Cette décision ne tombe pas du ciel. Elle fait suite au combat acharné mené par la Ligue pour la Protection des Oiseaux, One Voice et le Comité Écologique Ariégeois.
Des années de recours juridiques, d'alertes restées sans réponse, avant que le Conseil d'État ne tranche en mars 2026 en ordonnant la suspension de la chasse. Et maintenant, en ce mardi 8 septembre, la protection franchit une nouvelle étape : elle est inscrite dans la loi, avec tout ce que ça implique en matière de sanctuarisation des habitats.
Pour Marie-Paule de Thiersant de la LPO Isère, cette urgence doit aussi s'étendre à d'autres espèces comme le tétras lyre ou la perdrix bartavelle.
Le lagopède alpin protégé par la loi, c'est une victoire. Ce n'est pas une fin. La chasse ne représentait qu'une partie de la pression exercée sur l'espèce. Le réchauffement climatique continue de rétrécir son habitat en altitude. La neige fond plus tôt, les étés sont plus longs, et le plumage blanc du lagopède devient un désavantage sur une terre brune.

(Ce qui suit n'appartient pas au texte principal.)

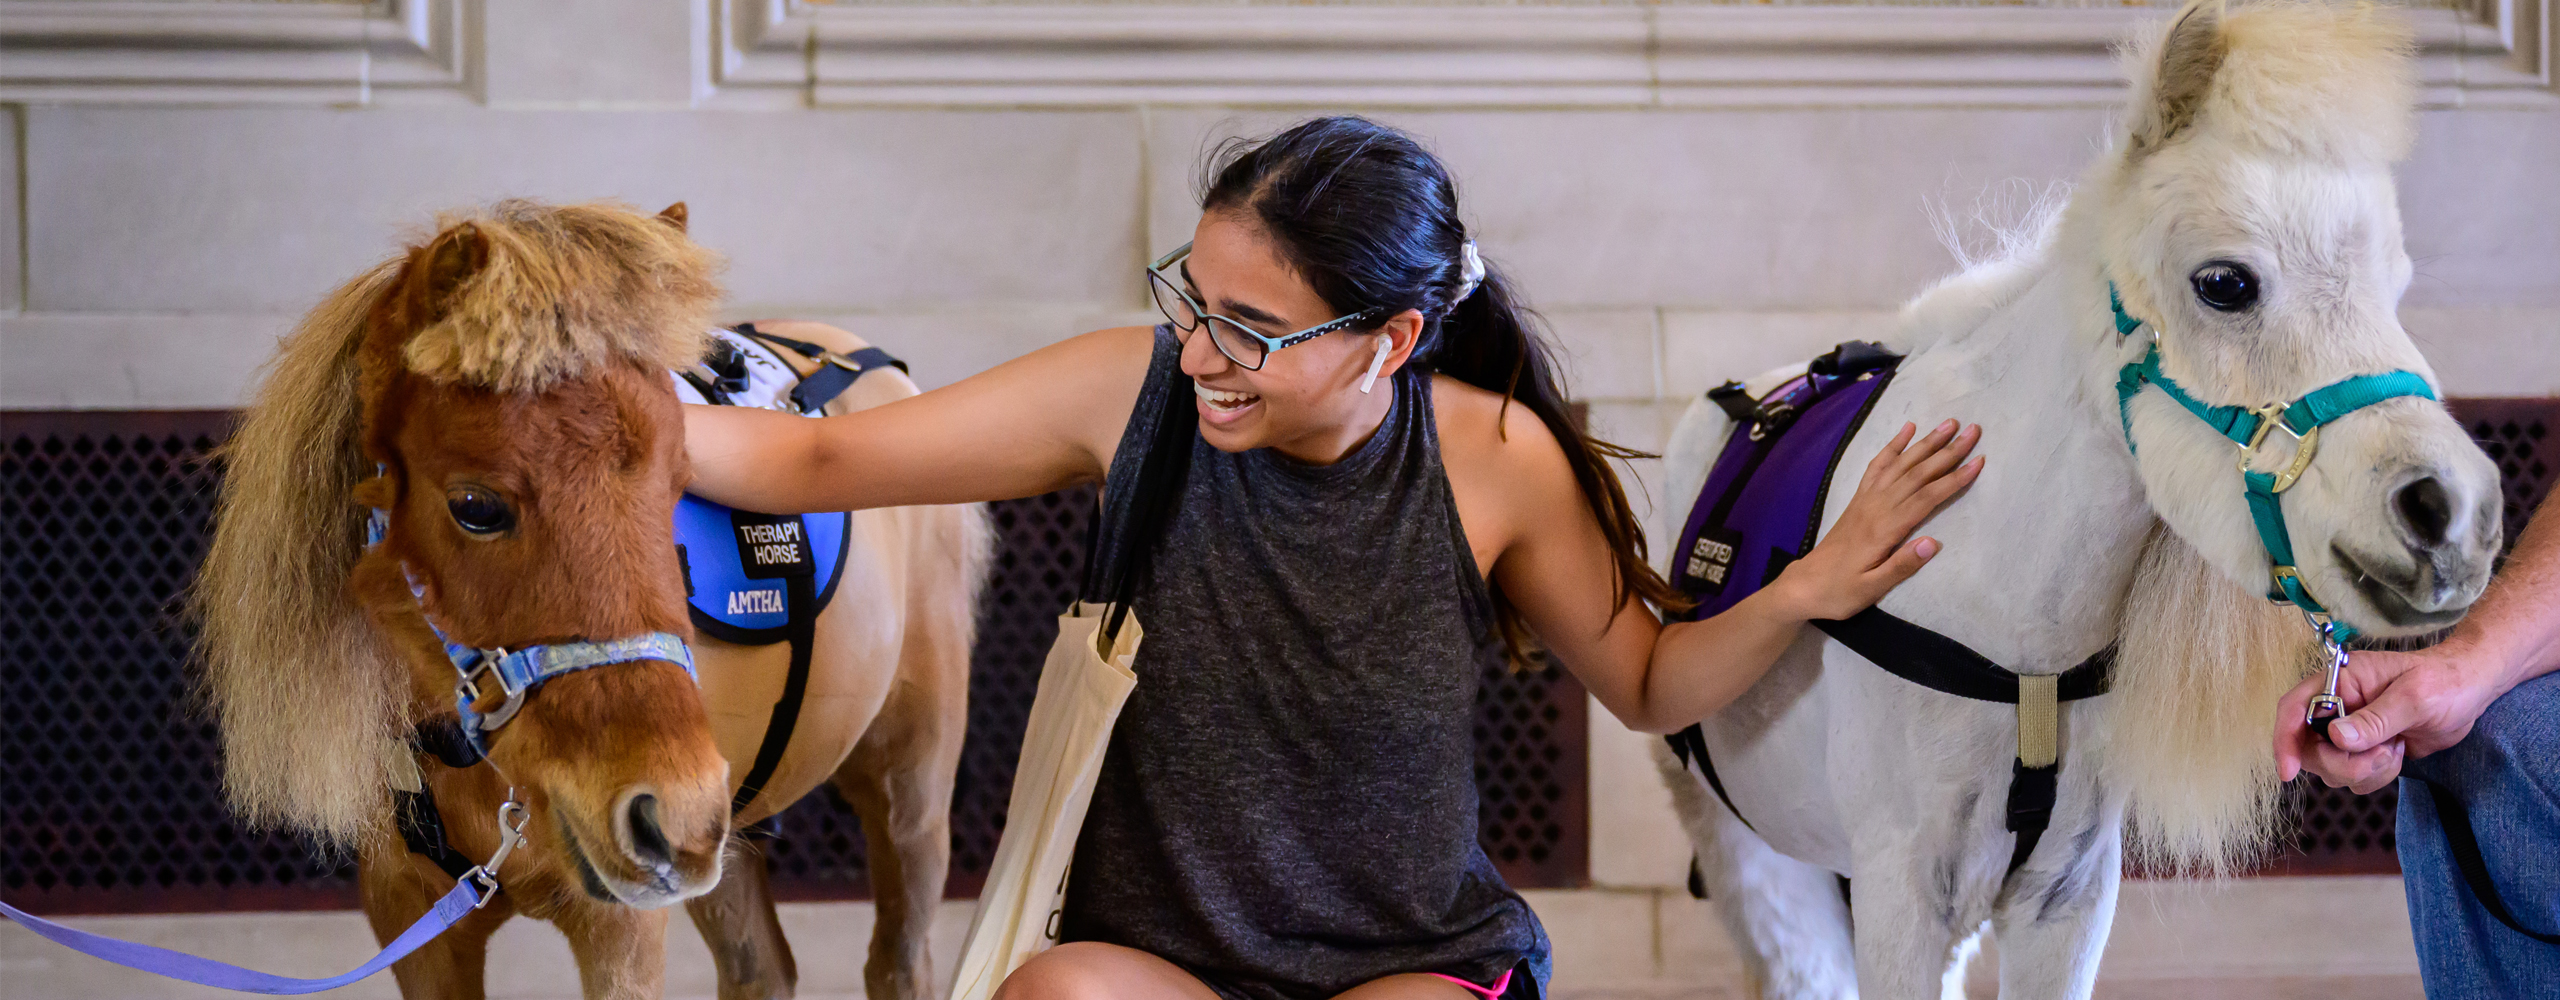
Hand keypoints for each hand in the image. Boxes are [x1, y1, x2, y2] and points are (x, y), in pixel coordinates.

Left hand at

En tant que pratiquants de sports de montagne, nous pouvons agir concrètement sur le dérangement hivernal, qui peut être fatal pour un oiseau qui économise chaque calorie pour survivre à des températures de -35°C.
Chaque geste compte pour un oiseau dont l'énergie est comptée à la calorie près en hiver.
Chez Lagoped, nous croyons que nommer les animaux de nos massifs sur nos vêtements crée un lien. Celui qui porte un TEETREK ou un RIOUPOU sur les pistes sait qu'il y a une histoire derrière ces noms. Le lagopède alpin protégé par la loi, c'est bien. Le lagopède alpin protégé, connu et respecté par les pratiquants de montagne, c'est mieux.
La marque Lagoped continuera de porter la voix de cet oiseau emblématique. En choisissant des vêtements conçus pour durer et respectueux de l'écosystème, vous participez à ce mouvement de fond. La montagne nous accueille, elle ne nous appartient pas. Il est temps de traiter ses habitants avec le respect qu'ils méritent, afin que les générations futures puissent encore avoir la chance d'apercevoir, au détour d'un névé, la silhouette discrète de la perdrix des neiges.